61 Ohio Law. Abs. 277 | Oh. Prob. Ct., Hamilton | 1951
This matter comes before the court upon the motion of Ralph C. Burnett to remove Theresa Pfalz, the administratrix of the estate of Anna Applegate, deceased, for the reason that said applicant “has filed no waiver of his right to administer the estate, nor has this applicant been cited by the Court for the purpose of ascertaining whether he desires to take or renounce such administration, as required by §10509-4 GC.”
According to the testimony, the said Anna Applegate died intestate on February 15, 1951, and Theresa Pfalz was appointed administratrix of said estate on February 23, 1951.
Since said decedent left no surviving spouse, children or their lineal descendants, parents, adopted children or designated heirs, her property will be distributed and descend to the following named individuals:
Theresa Pfalz, a sister, and resident of Hamilton County, Ohio, who is the person who has been appointed administratrix;
Carrie Hildenbrand, a sister, and resident of the State of Washington;
Norbert Ranz, a resident of the State of Washington, a nephew and only child of a pre-deceased sister, Tillie Ranz;
Ralph C. Burnett, who filed the motion to remove the administratrix, and Marian Mecklenborg, also resident of Hamilton County, Ohio, the children of a predeceased sister, Rose Burnett, and the nephew and niece of the decedent;
Albert W. Walsh, Irene Penker, Nellie Burns, Vesta Gartner and Blanche Wellman, all of whom are residents of Hamilton County, Ohio, nephew and nieces of the decedent and children of a predeceased sister of the decedent, Mary Walsh, and
Charles Walsh, a resident of the State of Maryland, who is also a nephew of the decedent and a son of the predeceased sister, Mary Walsh.
The record also shows that before Theresa Pfalz was appointed administratrix, no waivers were signed by any of the nieces and nephews who resided in Hamilton County, Ohio, and none of said nieces and nephews were cited by the court for the purpose of ascertaining whether they desired to take or renounce such administration.
Before passing upon the applicant’s motion to remove the administratrix, it is necessary for the Court to determine
According to the provisions of §10509-3 GC, since the decedent left no surviving spouse, the administration of her estate shall be granted to one of the “next of kin” of the deceased, resident of Hamilton County.

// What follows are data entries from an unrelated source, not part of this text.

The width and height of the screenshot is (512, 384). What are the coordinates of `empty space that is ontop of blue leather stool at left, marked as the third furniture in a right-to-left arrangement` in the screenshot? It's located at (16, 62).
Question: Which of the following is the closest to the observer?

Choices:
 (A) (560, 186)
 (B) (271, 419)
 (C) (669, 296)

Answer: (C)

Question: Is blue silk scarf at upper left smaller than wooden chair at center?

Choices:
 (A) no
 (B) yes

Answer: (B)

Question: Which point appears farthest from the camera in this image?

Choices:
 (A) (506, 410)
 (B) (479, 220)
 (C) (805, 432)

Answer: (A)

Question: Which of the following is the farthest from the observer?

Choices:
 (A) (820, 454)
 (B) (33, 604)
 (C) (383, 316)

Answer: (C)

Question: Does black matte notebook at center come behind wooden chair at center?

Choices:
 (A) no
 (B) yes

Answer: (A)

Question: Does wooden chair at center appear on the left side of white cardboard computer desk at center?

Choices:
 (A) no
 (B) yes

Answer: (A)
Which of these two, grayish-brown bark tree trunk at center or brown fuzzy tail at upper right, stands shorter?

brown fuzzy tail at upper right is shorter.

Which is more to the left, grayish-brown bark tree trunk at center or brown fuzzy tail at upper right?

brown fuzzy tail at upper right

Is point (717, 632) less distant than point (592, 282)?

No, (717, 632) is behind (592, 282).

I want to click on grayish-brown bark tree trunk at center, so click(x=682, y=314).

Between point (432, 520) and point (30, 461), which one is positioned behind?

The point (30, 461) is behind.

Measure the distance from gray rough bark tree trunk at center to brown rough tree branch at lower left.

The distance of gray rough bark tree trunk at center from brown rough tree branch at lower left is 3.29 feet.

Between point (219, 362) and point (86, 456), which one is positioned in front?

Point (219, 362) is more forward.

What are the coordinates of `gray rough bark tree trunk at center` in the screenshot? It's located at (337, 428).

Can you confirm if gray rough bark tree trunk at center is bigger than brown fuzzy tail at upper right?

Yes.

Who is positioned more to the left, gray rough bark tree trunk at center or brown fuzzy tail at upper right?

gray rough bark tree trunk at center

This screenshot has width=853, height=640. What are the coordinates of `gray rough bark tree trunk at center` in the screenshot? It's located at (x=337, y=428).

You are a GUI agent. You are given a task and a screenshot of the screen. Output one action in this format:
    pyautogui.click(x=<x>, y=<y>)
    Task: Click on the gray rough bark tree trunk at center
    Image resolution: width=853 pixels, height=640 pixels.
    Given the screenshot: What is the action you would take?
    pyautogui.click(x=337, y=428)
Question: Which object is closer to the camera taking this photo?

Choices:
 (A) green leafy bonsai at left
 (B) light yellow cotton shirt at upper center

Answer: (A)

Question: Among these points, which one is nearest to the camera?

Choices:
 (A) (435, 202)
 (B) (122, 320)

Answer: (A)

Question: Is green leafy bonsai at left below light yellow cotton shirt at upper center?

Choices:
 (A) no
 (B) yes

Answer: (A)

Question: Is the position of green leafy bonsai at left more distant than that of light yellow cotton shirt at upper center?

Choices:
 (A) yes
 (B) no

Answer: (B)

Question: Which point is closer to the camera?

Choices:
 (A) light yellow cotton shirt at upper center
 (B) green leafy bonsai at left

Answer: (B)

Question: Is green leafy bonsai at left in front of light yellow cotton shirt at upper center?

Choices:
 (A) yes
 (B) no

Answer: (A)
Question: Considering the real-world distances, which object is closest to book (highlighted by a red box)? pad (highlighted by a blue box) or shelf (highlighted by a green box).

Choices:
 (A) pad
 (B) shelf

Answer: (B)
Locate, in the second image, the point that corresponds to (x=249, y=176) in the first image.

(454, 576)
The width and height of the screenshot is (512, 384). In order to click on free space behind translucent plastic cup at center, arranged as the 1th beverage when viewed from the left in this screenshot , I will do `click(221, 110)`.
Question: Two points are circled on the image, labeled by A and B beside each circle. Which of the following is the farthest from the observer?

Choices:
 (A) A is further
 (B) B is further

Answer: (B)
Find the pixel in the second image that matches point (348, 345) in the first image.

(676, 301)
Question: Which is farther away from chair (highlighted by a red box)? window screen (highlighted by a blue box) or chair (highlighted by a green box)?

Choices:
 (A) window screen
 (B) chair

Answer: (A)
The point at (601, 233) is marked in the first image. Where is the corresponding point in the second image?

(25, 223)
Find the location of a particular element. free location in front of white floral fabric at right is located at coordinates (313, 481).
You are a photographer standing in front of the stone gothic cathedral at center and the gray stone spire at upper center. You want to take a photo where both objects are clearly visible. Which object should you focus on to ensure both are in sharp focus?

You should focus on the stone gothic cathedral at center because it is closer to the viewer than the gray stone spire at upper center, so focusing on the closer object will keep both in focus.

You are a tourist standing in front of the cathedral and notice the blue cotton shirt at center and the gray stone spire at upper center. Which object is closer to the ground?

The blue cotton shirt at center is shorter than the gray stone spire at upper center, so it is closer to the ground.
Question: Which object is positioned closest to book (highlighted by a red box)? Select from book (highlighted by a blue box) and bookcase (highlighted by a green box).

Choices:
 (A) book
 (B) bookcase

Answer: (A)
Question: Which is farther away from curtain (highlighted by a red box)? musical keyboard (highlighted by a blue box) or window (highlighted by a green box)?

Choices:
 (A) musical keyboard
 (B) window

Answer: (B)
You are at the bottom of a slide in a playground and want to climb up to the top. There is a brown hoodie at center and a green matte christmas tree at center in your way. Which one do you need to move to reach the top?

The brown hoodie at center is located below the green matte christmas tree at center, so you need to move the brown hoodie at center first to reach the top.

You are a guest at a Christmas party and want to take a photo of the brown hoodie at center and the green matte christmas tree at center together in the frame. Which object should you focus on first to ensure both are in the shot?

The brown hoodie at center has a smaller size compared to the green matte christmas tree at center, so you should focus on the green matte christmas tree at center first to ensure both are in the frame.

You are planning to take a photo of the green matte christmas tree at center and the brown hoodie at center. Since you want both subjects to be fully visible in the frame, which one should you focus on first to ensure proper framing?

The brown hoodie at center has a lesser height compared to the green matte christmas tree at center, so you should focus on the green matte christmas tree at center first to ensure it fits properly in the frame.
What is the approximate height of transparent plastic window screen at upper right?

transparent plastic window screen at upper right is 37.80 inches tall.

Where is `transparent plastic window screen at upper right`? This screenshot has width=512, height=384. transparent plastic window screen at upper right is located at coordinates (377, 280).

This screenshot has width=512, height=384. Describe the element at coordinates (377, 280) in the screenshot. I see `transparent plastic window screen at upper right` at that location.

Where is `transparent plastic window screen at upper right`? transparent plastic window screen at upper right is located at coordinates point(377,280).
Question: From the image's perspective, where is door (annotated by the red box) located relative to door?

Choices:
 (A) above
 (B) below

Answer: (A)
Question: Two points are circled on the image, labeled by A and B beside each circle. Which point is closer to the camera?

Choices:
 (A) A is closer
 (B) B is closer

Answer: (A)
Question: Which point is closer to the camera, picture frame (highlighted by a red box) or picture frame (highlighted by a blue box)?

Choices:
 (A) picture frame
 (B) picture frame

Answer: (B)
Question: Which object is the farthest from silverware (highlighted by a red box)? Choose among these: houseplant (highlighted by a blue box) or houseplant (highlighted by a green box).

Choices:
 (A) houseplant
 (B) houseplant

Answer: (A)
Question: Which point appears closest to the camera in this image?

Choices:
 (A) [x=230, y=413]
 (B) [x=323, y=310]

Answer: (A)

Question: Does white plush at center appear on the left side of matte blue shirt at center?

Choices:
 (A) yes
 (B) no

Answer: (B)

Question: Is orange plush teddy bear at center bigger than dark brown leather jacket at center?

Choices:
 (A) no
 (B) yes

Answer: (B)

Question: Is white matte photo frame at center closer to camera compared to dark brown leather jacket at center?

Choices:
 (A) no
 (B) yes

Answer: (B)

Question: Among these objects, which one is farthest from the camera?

Sec. 10509-4 GC, provides, among other things, that before being appointed executor or administrator, every person shall make and file an application under oath, which must contain the names of the surviving spouse and all the next of kin of the deceased to such person known, and provides that “the application may be accompanied by a waiver signed by the person or persons resident of the county entitled to administer the estate, and in the absence of such waiver such person or persons shall be cited by the court for the purpose of ascertaining whether they desire to take or renounce such administration.”
“The person or persons resident of the county entitled to administer the estate,” referred to in §10509-4 GC, are defined in §10509-3 GC, as “the next of kin of the deceased, resident of the county.”
Sec. 10503-2 GC, provides that “in the determination of intestate succession, next of kin shall be determined by degrees of relationship computed by the rules of civil law.”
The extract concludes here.